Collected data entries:
+ + +
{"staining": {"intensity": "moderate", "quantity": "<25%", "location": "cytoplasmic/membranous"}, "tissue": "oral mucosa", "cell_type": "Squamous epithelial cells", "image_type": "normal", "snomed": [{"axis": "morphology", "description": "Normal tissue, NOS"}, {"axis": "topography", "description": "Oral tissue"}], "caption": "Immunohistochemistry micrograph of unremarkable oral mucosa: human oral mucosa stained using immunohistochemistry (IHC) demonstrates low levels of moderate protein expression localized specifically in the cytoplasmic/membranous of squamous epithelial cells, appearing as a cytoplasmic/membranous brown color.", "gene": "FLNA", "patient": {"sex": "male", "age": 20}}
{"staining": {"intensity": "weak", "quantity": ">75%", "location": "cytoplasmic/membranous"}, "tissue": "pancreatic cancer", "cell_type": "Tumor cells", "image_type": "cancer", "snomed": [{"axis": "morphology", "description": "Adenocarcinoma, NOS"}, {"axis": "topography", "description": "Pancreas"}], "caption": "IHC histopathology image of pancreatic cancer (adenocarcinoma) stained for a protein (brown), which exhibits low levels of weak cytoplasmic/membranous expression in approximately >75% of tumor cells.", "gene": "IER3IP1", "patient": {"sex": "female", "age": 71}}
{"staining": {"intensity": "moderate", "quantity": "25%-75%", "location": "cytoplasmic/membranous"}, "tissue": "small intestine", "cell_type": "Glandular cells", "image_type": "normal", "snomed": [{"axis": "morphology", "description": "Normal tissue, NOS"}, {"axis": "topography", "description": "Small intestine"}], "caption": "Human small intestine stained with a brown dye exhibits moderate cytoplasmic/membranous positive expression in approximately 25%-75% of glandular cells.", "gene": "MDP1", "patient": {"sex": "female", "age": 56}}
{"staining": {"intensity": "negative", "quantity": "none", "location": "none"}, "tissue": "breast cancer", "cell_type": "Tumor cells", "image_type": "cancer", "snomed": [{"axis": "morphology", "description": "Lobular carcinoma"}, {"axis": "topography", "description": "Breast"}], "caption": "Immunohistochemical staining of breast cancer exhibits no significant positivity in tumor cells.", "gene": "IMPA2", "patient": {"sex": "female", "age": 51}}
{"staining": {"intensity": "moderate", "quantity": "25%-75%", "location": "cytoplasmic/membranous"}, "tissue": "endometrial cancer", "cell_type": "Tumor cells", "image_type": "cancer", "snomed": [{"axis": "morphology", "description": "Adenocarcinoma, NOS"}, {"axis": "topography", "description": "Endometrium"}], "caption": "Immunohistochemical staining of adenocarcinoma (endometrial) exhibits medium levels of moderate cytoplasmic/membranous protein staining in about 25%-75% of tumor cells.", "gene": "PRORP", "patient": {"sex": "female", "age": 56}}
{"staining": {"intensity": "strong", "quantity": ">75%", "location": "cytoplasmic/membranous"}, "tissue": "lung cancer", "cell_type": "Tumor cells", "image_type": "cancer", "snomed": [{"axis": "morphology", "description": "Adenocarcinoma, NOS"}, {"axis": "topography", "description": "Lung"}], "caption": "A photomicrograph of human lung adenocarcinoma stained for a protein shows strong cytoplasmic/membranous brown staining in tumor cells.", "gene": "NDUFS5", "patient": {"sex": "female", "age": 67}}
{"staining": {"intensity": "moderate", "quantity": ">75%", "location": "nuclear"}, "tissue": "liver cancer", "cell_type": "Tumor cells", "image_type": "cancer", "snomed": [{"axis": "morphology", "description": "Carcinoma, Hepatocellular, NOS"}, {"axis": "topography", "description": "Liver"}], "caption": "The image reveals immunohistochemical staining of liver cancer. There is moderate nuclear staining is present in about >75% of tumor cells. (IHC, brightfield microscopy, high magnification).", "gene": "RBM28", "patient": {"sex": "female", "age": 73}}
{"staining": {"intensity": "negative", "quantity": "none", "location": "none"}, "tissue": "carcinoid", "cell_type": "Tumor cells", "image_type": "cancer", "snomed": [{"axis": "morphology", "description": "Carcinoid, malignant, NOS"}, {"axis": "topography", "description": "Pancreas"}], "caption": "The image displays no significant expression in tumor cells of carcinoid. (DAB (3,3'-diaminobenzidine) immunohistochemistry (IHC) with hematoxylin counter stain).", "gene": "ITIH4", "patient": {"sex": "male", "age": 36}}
+ + +
Assignment: Take the entries above and copy them out exactly.

Task response:
{"staining": {"intensity": "moderate", "quantity": "<25%", "location": "cytoplasmic/membranous"}, "tissue": "oral mucosa", "cell_type": "Squamous epithelial cells", "image_type": "normal", "snomed": [{"axis": "morphology", "description": "Normal tissue, NOS"}, {"axis": "topography", "description": "Oral tissue"}], "caption": "Immunohistochemistry micrograph of unremarkable oral mucosa: human oral mucosa stained using immunohistochemistry (IHC) demonstrates low levels of moderate protein expression localized specifically in the cytoplasmic/membranous of squamous epithelial cells, appearing as a cytoplasmic/membranous brown color.", "gene": "FLNA", "patient": {"sex": "male", "age": 20}}
{"staining": {"intensity": "weak", "quantity": ">75%", "location": "cytoplasmic/membranous"}, "tissue": "pancreatic cancer", "cell_type": "Tumor cells", "image_type": "cancer", "snomed": [{"axis": "morphology", "description": "Adenocarcinoma, NOS"}, {"axis": "topography", "description": "Pancreas"}], "caption": "IHC histopathology image of pancreatic cancer (adenocarcinoma) stained for a protein (brown), which exhibits low levels of weak cytoplasmic/membranous expression in approximately >75% of tumor cells.", "gene": "IER3IP1", "patient": {"sex": "female", "age": 71}}
{"staining": {"intensity": "moderate", "quantity": "25%-75%", "location": "cytoplasmic/membranous"}, "tissue": "small intestine", "cell_type": "Glandular cells", "image_type": "normal", "snomed": [{"axis": "morphology", "description": "Normal tissue, NOS"}, {"axis": "topography", "description": "Small intestine"}], "caption": "Human small intestine stained with a brown dye exhibits moderate cytoplasmic/membranous positive expression in approximately 25%-75% of glandular cells.", "gene": "MDP1", "patient": {"sex": "female", "age": 56}}
{"staining": {"intensity": "negative", "quantity": "none", "location": "none"}, "tissue": "breast cancer", "cell_type": "Tumor cells", "image_type": "cancer", "snomed": [{"axis": "morphology", "description": "Lobular carcinoma"}, {"axis": "topography", "description": "Breast"}], "caption": "Immunohistochemical staining of breast cancer exhibits no significant positivity in tumor cells.", "gene": "IMPA2", "patient": {"sex": "female", "age": 51}}
{"staining": {"intensity": "moderate", "quantity": "25%-75%", "location": "cytoplasmic/membranous"}, "tissue": "endometrial cancer", "cell_type": "Tumor cells", "image_type": "cancer", "snomed": [{"axis": "morphology", "description": "Adenocarcinoma, NOS"}, {"axis": "topography", "description": "Endometrium"}], "caption": "Immunohistochemical staining of adenocarcinoma (endometrial) exhibits medium levels of moderate cytoplasmic/membranous protein staining in about 25%-75% of tumor cells.", "gene": "PRORP", "patient": {"sex": "female", "age": 56}}
{"staining": {"intensity": "strong", "quantity": ">75%", "location": "cytoplasmic/membranous"}, "tissue": "lung cancer", "cell_type": "Tumor cells", "image_type": "cancer", "snomed": [{"axis": "morphology", "description": "Adenocarcinoma, NOS"}, {"axis": "topography", "description": "Lung"}], "caption": "A photomicrograph of human lung adenocarcinoma stained for a protein shows strong cytoplasmic/membranous brown staining in tumor cells.", "gene": "NDUFS5", "patient": {"sex": "female", "age": 67}}
{"staining": {"intensity": "moderate", "quantity": ">75%", "location": "nuclear"}, "tissue": "liver cancer", "cell_type": "Tumor cells", "image_type": "cancer", "snomed": [{"axis": "morphology", "description": "Carcinoma, Hepatocellular, NOS"}, {"axis": "topography", "description": "Liver"}], "caption": "The image reveals immunohistochemical staining of liver cancer. There is moderate nuclear staining is present in about >75% of tumor cells. (IHC, brightfield microscopy, high magnification).", "gene": "RBM28", "patient": {"sex": "female", "age": 73}}
{"staining": {"intensity": "negative", "quantity": "none", "location": "none"}, "tissue": "carcinoid", "cell_type": "Tumor cells", "image_type": "cancer", "snomed": [{"axis": "morphology", "description": "Carcinoid, malignant, NOS"}, {"axis": "topography", "description": "Pancreas"}], "caption": "The image displays no significant expression in tumor cells of carcinoid. (DAB (3,3'-diaminobenzidine) immunohistochemistry (IHC) with hematoxylin counter stain).", "gene": "ITIH4", "patient": {"sex": "male", "age": 36}}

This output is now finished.